EXERCISE OBJECTIVE => Could you give the entries again, exactly as written?
-- TASK INPUT follows --
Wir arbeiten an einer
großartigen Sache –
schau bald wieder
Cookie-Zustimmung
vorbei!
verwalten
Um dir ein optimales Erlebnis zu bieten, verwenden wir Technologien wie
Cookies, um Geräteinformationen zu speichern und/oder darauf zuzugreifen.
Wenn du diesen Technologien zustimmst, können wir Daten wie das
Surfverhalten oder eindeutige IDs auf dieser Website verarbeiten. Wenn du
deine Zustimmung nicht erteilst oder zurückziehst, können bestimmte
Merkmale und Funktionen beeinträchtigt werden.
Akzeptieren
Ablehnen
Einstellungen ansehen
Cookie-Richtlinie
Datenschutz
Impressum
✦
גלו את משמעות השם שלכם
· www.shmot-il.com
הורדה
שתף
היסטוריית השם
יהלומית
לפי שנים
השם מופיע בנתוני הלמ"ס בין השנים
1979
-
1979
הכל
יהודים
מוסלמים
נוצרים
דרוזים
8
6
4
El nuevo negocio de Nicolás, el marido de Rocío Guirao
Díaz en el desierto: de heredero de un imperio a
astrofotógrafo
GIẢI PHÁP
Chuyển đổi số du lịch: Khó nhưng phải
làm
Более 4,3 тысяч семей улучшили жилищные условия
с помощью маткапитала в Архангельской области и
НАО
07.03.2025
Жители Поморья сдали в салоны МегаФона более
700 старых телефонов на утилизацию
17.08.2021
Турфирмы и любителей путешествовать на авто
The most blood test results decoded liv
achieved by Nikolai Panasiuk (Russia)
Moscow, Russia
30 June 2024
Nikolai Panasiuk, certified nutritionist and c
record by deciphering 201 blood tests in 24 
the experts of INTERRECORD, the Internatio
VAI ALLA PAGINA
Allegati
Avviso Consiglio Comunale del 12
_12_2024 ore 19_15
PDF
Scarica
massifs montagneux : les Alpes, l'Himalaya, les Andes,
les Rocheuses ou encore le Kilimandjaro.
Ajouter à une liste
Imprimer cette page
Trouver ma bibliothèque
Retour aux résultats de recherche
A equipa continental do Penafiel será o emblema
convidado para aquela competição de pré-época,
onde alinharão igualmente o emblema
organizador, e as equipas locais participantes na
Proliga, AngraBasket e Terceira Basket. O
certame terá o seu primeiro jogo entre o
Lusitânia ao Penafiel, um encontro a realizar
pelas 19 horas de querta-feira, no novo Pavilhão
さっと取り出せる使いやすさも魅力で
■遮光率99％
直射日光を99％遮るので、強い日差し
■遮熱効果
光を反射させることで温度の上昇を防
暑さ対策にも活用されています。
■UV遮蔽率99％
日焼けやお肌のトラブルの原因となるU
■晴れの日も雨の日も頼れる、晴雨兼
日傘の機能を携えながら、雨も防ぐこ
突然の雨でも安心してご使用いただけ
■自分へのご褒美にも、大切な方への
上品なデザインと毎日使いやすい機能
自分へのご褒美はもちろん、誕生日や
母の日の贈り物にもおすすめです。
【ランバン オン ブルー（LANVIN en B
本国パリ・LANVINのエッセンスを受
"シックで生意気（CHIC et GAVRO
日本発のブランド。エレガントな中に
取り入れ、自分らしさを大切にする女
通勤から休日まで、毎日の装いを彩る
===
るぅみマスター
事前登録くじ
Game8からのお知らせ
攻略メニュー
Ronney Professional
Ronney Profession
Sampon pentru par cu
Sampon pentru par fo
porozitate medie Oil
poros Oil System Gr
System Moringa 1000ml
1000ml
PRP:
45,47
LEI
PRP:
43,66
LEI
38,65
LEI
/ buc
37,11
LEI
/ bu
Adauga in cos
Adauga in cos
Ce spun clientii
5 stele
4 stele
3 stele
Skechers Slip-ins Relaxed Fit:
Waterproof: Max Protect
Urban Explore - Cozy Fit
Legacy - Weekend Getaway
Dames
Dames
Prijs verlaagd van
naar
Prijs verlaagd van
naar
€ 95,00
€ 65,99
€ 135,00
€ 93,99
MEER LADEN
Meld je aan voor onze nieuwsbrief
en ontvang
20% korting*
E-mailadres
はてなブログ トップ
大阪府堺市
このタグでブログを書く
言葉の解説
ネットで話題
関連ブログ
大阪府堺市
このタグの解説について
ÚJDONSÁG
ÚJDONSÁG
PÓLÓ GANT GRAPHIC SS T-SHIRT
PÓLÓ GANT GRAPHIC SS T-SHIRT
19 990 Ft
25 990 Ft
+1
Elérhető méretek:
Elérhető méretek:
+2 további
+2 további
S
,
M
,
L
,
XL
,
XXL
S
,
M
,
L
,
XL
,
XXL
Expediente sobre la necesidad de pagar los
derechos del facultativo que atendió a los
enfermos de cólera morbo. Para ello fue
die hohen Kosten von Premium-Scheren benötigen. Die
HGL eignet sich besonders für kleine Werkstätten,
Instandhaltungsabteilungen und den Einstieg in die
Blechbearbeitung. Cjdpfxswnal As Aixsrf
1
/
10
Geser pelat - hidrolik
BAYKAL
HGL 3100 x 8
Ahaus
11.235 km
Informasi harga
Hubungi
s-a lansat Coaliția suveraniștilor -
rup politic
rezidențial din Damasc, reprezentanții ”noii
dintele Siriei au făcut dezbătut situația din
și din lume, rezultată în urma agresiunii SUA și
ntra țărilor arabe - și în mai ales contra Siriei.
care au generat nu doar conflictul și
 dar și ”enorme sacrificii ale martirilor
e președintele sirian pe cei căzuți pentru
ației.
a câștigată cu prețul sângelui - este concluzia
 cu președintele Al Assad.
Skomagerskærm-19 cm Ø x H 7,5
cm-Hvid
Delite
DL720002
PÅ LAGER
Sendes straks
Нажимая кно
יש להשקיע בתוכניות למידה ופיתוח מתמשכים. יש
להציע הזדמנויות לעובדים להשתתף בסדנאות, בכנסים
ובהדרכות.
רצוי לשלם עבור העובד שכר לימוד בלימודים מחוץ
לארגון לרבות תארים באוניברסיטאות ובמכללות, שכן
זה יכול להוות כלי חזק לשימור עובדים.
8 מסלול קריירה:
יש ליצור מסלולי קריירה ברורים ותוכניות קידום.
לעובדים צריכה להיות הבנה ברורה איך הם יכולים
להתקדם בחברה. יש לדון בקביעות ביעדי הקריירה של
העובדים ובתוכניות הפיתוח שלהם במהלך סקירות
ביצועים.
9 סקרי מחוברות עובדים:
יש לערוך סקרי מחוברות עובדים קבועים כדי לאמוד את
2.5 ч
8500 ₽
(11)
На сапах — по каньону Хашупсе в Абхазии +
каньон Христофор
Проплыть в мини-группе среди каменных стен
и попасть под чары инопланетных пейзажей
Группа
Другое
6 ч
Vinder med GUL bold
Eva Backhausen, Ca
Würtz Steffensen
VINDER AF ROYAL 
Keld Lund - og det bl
-- TASK INPUT concluded --
TASK ANSWER =>
Wir arbeiten an einer
großartigen Sache –
schau bald wieder
Cookie-Zustimmung
vorbei!
verwalten
Um dir ein optimales Erlebnis zu bieten, verwenden wir Technologien wie
Cookies, um Geräteinformationen zu speichern und/oder darauf zuzugreifen.
Wenn du diesen Technologien zustimmst, können wir Daten wie das
Surfverhalten oder eindeutige IDs auf dieser Website verarbeiten. Wenn du
deine Zustimmung nicht erteilst oder zurückziehst, können bestimmte
Merkmale und Funktionen beeinträchtigt werden.
Akzeptieren
Ablehnen
Einstellungen ansehen
Cookie-Richtlinie
Datenschutz
Impressum
✦
גלו את משמעות השם שלכם
· www.shmot-il.com
הורדה
שתף
היסטוריית השם
יהלומית
לפי שנים
השם מופיע בנתוני הלמ"ס בין השנים
1979
-
1979
הכל
יהודים
מוסלמים
נוצרים
דרוזים
8
6
4
El nuevo negocio de Nicolás, el marido de Rocío Guirao
Díaz en el desierto: de heredero de un imperio a
astrofotógrafo
GIẢI PHÁP
Chuyển đổi số du lịch: Khó nhưng phải
làm
Более 4,3 тысяч семей улучшили жилищные условия
с помощью маткапитала в Архангельской области и
НАО
07.03.2025
Жители Поморья сдали в салоны МегаФона более
700 старых телефонов на утилизацию
17.08.2021
Турфирмы и любителей путешествовать на авто
The most blood test results decoded liv
achieved by Nikolai Panasiuk (Russia)
Moscow, Russia
30 June 2024
Nikolai Panasiuk, certified nutritionist and c
record by deciphering 201 blood tests in 24 
the experts of INTERRECORD, the Internatio
VAI ALLA PAGINA
Allegati
Avviso Consiglio Comunale del 12
_12_2024 ore 19_15
PDF
Scarica
massifs montagneux : les Alpes, l'Himalaya, les Andes,
les Rocheuses ou encore le Kilimandjaro.
Ajouter à une liste
Imprimer cette page
Trouver ma bibliothèque
Retour aux résultats de recherche
A equipa continental do Penafiel será o emblema
convidado para aquela competição de pré-época,
onde alinharão igualmente o emblema
organizador, e as equipas locais participantes na
Proliga, AngraBasket e Terceira Basket. O
certame terá o seu primeiro jogo entre o
Lusitânia ao Penafiel, um encontro a realizar
pelas 19 horas de querta-feira, no novo Pavilhão
さっと取り出せる使いやすさも魅力で
■遮光率99％
直射日光を99％遮るので、強い日差し
■遮熱効果
光を反射させることで温度の上昇を防
暑さ対策にも活用されています。
■UV遮蔽率99％
日焼けやお肌のトラブルの原因となるU
■晴れの日も雨の日も頼れる、晴雨兼
日傘の機能を携えながら、雨も防ぐこ
突然の雨でも安心してご使用いただけ
■自分へのご褒美にも、大切な方への
上品なデザインと毎日使いやすい機能
自分へのご褒美はもちろん、誕生日や
母の日の贈り物にもおすすめです。
【ランバン オン ブルー（LANVIN en B
本国パリ・LANVINのエッセンスを受
"シックで生意気（CHIC et GAVRO
日本発のブランド。エレガントな中に
取り入れ、自分らしさを大切にする女
通勤から休日まで、毎日の装いを彩る
===
るぅみマスター
事前登録くじ
Game8からのお知らせ
攻略メニュー
Ronney Professional
Ronney Profession
Sampon pentru par cu
Sampon pentru par fo
porozitate medie Oil
poros Oil System Gr
System Moringa 1000ml
1000ml
PRP:
45,47
LEI
PRP:
43,66
LEI
38,65
LEI
/ buc
37,11
LEI
/ bu
Adauga in cos
Adauga in cos
Ce spun clientii
5 stele
4 stele
3 stele
Skechers Slip-ins Relaxed Fit:
Waterproof: Max Protect
Urban Explore - Cozy Fit
Legacy - Weekend Getaway
Dames
Dames
Prijs verlaagd van
naar
Prijs verlaagd van
naar
€ 95,00
€ 65,99
€ 135,00
€ 93,99
MEER LADEN
Meld je aan voor onze nieuwsbrief
en ontvang
20% korting*
E-mailadres
はてなブログ トップ
大阪府堺市
このタグでブログを書く
言葉の解説
ネットで話題
関連ブログ
大阪府堺市
このタグの解説について
ÚJDONSÁG
ÚJDONSÁG
PÓLÓ GANT GRAPHIC SS T-SHIRT
PÓLÓ GANT GRAPHIC SS T-SHIRT
19 990 Ft
25 990 Ft
+1
Elérhető méretek:
Elérhető méretek:
+2 további
+2 további
S
,
M
,
L
,
XL
,
XXL
S
,
M
,
L
,
XL
,
XXL
Expediente sobre la necesidad de pagar los
derechos del facultativo que atendió a los
enfermos de cólera morbo. Para ello fue
die hohen Kosten von Premium-Scheren benötigen. Die
HGL eignet sich besonders für kleine Werkstätten,
Instandhaltungsabteilungen und den Einstieg in die
Blechbearbeitung. Cjdpfxswnal As Aixsrf
1
/
10
Geser pelat - hidrolik
BAYKAL
HGL 3100 x 8
Ahaus
11.235 km
Informasi harga
Hubungi
s-a lansat Coaliția suveraniștilor -
rup politic
rezidențial din Damasc, reprezentanții ”noii
dintele Siriei au făcut dezbătut situația din
și din lume, rezultată în urma agresiunii SUA și
ntra țărilor arabe - și în mai ales contra Siriei.
care au generat nu doar conflictul și
 dar și ”enorme sacrificii ale martirilor
e președintele sirian pe cei căzuți pentru
ației.
a câștigată cu prețul sângelui - este concluzia
 cu președintele Al Assad.
Skomagerskærm-19 cm Ø x H 7,5
cm-Hvid
Delite
DL720002
PÅ LAGER
Sendes straks
Нажимая кно
יש להשקיע בתוכניות למידה ופיתוח מתמשכים. יש
להציע הזדמנויות לעובדים להשתתף בסדנאות, בכנסים
ובהדרכות.
רצוי לשלם עבור העובד שכר לימוד בלימודים מחוץ
לארגון לרבות תארים באוניברסיטאות ובמכללות, שכן
זה יכול להוות כלי חזק לשימור עובדים.
8 מסלול קריירה:
יש ליצור מסלולי קריירה ברורים ותוכניות קידום.
לעובדים צריכה להיות הבנה ברורה איך הם יכולים
להתקדם בחברה. יש לדון בקביעות ביעדי הקריירה של
העובדים ובתוכניות הפיתוח שלהם במהלך סקירות
ביצועים.
9 סקרי מחוברות עובדים:
יש לערוך סקרי מחוברות עובדים קבועים כדי לאמוד את
2.5 ч
8500 ₽
(11)
На сапах — по каньону Хашупсе в Абхазии +
каньон Христофор
Проплыть в мини-группе среди каменных стен
и попасть под чары инопланетных пейзажей
Группа
Другое
6 ч
Vinder med GUL bold
Eva Backhausen, Ca
Würtz Steffensen
VINDER AF ROYAL 
Keld Lund - og det bl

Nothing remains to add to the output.